» **Work to complete**
What you return must match the records below character for character, except that no picture appears.

(Pose estimation data)
***

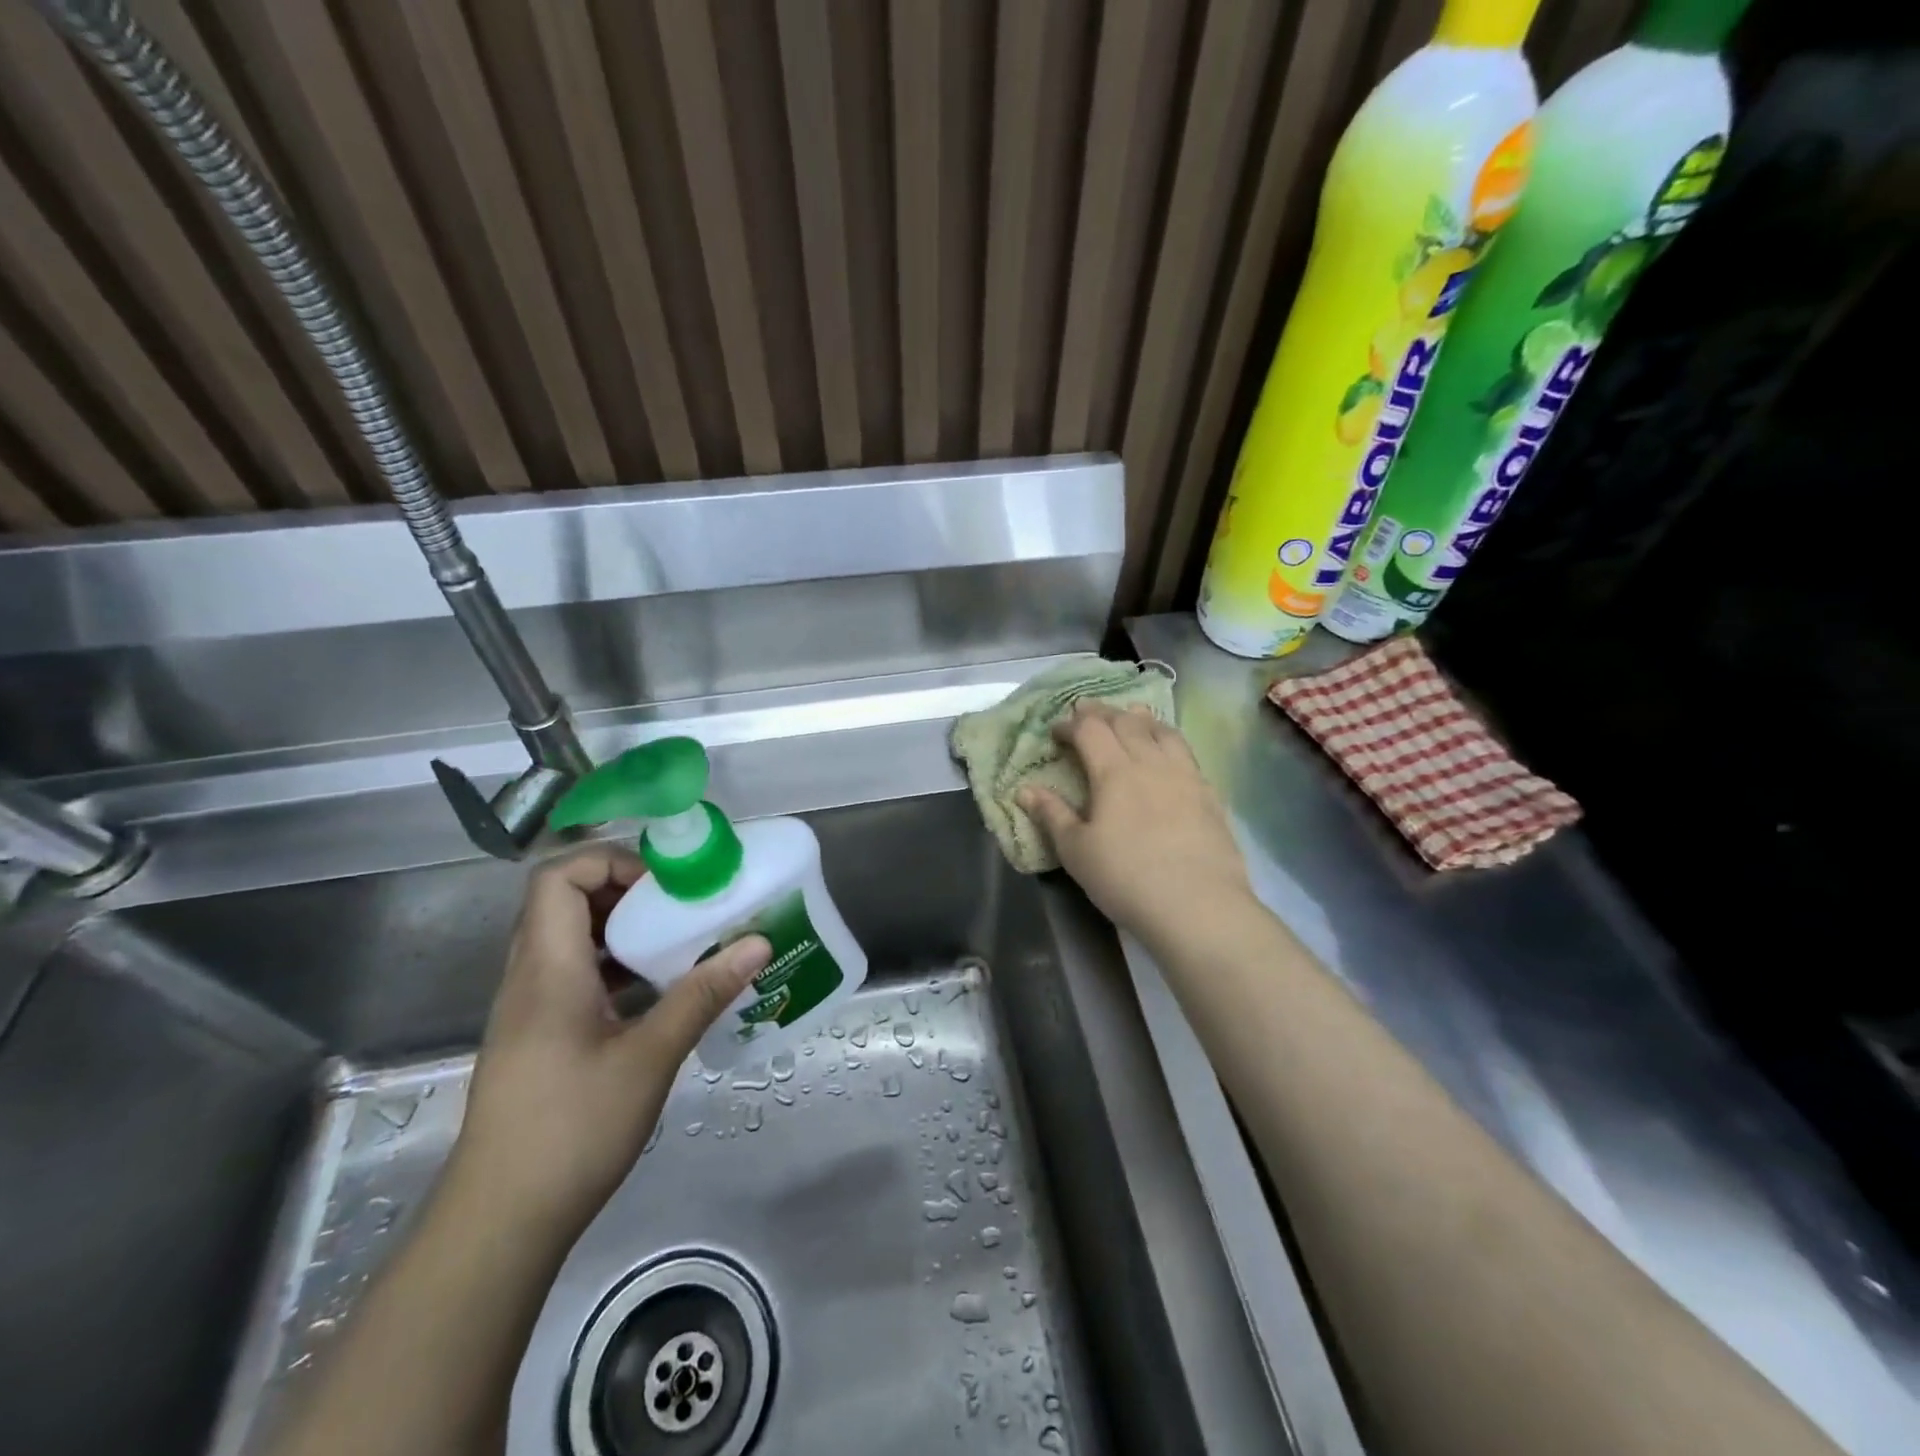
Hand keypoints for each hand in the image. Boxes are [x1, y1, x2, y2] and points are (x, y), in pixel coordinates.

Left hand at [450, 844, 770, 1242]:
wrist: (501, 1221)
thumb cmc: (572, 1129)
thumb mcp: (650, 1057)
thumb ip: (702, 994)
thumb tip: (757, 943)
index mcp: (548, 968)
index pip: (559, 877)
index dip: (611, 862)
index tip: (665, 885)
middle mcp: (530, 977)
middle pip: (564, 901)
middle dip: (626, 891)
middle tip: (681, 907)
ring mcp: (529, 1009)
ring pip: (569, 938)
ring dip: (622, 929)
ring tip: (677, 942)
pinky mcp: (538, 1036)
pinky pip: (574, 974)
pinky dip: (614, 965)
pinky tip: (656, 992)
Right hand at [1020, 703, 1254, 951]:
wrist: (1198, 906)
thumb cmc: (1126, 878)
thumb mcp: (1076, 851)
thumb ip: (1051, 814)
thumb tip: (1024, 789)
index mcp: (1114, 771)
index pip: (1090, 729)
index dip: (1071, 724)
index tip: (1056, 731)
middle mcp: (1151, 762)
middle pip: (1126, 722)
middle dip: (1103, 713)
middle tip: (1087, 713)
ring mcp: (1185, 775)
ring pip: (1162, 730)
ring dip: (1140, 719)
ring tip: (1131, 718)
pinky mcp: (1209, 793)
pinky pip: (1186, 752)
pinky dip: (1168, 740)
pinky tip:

***

» **The answer**
Hand keypoints for each hand in the image. Boxes are [x1, y1, x2, y2] and points are (x, y), in pixel coordinates.

Left hand at [450, 844, 770, 1242]:
wrist: (501, 1221)
thumb cmc: (572, 1129)
thumb mcp: (650, 1057)
thumb ip: (702, 994)
thumb tip: (757, 943)
index mcp: (548, 968)
index pip: (559, 877)
index dip: (611, 862)
index tip: (665, 885)
middle mcp: (530, 977)
middle pip: (564, 901)
middle dip: (626, 891)
middle tip: (681, 907)
ring mcp: (529, 1009)
ring pip: (569, 938)
ring dip: (622, 929)
ring tip: (677, 942)
pinky mcp: (538, 1036)
pinky pip: (574, 974)
pinky dip: (614, 965)
pinky tip: (656, 992)
Right hand at [1020, 703, 1254, 951]:
wrist: (1198, 906)
thumb cmc: (1126, 878)
thumb mcp: (1076, 851)
thumb ip: (1051, 814)
thumb tip: (1024, 789)
index mcp: (1114, 771)
index pip: (1090, 729)
index dip: (1071, 724)
index tip: (1056, 731)
middle mcp: (1151, 762)
middle pip: (1126, 722)
middle dip: (1103, 713)
middle tip: (1087, 713)
ring mcp: (1185, 775)
ring pip: (1162, 730)
ring dip: (1140, 719)
ring tip: (1131, 718)
pinky mcp: (1209, 793)
pinky pip: (1186, 752)
pinky dip: (1168, 740)
pinky tip:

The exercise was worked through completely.